The Psalms help sing our faith into being. Many of us have held dear the promise from Psalm 40: “He drew me up from the desolate pit, out of the miry bog, and set my feet upon a rock, making my steps secure. He put a new song in my mouth, a song of praise to our God.” Sacred tracks for the terrain of our soul. Such singing is a knowing, a power and an exchange, a web and a connection to the past.... It acts like connective tissue to hold the community together and make it human.... Once you know the song, you can never get lost.
Our ancient songline is the same, even as we are different. Throughout time, communities, as well as individual lives, have experienced the ups and downs, the ebb and flow of our common story. Our human story. Our faith story.
“He drew me up from the desolate pit, out of the miry bog, and set my feet upon a rock, making my steps secure.” These images hold different things for different people: despair, danger, death, isolation, pain, fear, depression, anxiety. It is in the desolate pit or the miry bog that we often finally face our souls and the ambiguity and chaos of our inner world.
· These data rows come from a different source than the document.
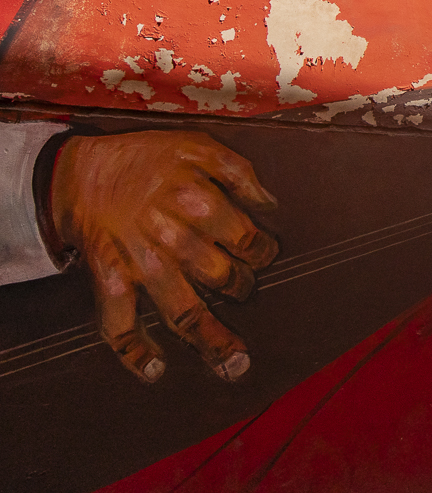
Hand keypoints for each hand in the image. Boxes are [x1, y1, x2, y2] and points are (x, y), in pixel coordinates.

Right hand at [51, 131, 278, 383]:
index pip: (246, 238)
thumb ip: (238, 170)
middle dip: (243, 288)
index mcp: (197, 200)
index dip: (263, 251)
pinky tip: (154, 370)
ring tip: (235, 364)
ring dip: (210, 340)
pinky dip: (134, 350)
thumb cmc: (142, 159)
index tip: (265, 254)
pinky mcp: (109, 279)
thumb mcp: (195, 145)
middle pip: (221, 276)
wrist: (76, 173)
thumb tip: (270, 203)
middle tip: (247, 290)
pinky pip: (118, 322)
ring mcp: (139, 264)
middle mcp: (172, 237)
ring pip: (182, 309)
But then how remarkable it is when at last you feel the rock underfoot and can sing again.... Realizing you have escaped the quicksand of despair or failure or grief. Embracing the good, the bad and the ugly—then means we have our life in our arms to give to others; and a knowing that we are held in God’s arms always.
Consider the verbs from the Psalm—active verbs: God DREW him up and SET his feet upon a rock and PUT a new song on his mouth. That’s what God did. And what did the Psalmist do? “I waited patiently for the Lord...he inclined to me and heard my cry.” “I waited patiently.” Waited expectantly. Anticipating that surely God would respond to his cry. This is our hope. This is our songline. This is God’s promise.
Living, breathing examples of Psalm 40—of those who surely cry out to God to be drawn up from the pit. God sets our feet upon a rock so that in the graced moments that find us high and dry and hopeful, we may help others negotiate the currents and quicksand. The strength is the rock of faith.
The new song in our mouths is in the truth of our ancient songlines as we continue to sing God’s world into being. We are out of tune with God’s universe if we are unable to find joy in that hope. The God who has delivered us and continues to deliver us is the God who became flesh in Jesus Christ and thus fell into the desolate pit, the miry bog, in order to know us fully, and so that we might fully know God and the saving ways of God which will lead us from rock to rock to rock.
Sometimes we have trouble singing from the miry bog, but the melody still haunts us. Sometimes it is the waiting which stretches tunelessly ahead of us. Sometimes when we do sing, we are singing the same words but our tunes are different. This may lead to great dissonance, but may also with humility lead to new harmonies. Sometimes we’re not always sure of the next note. But sing we will and sing we must, because God gives us a new song when we least expect it, and it is part of an ancient songline. Once you know the song—you can never be lost.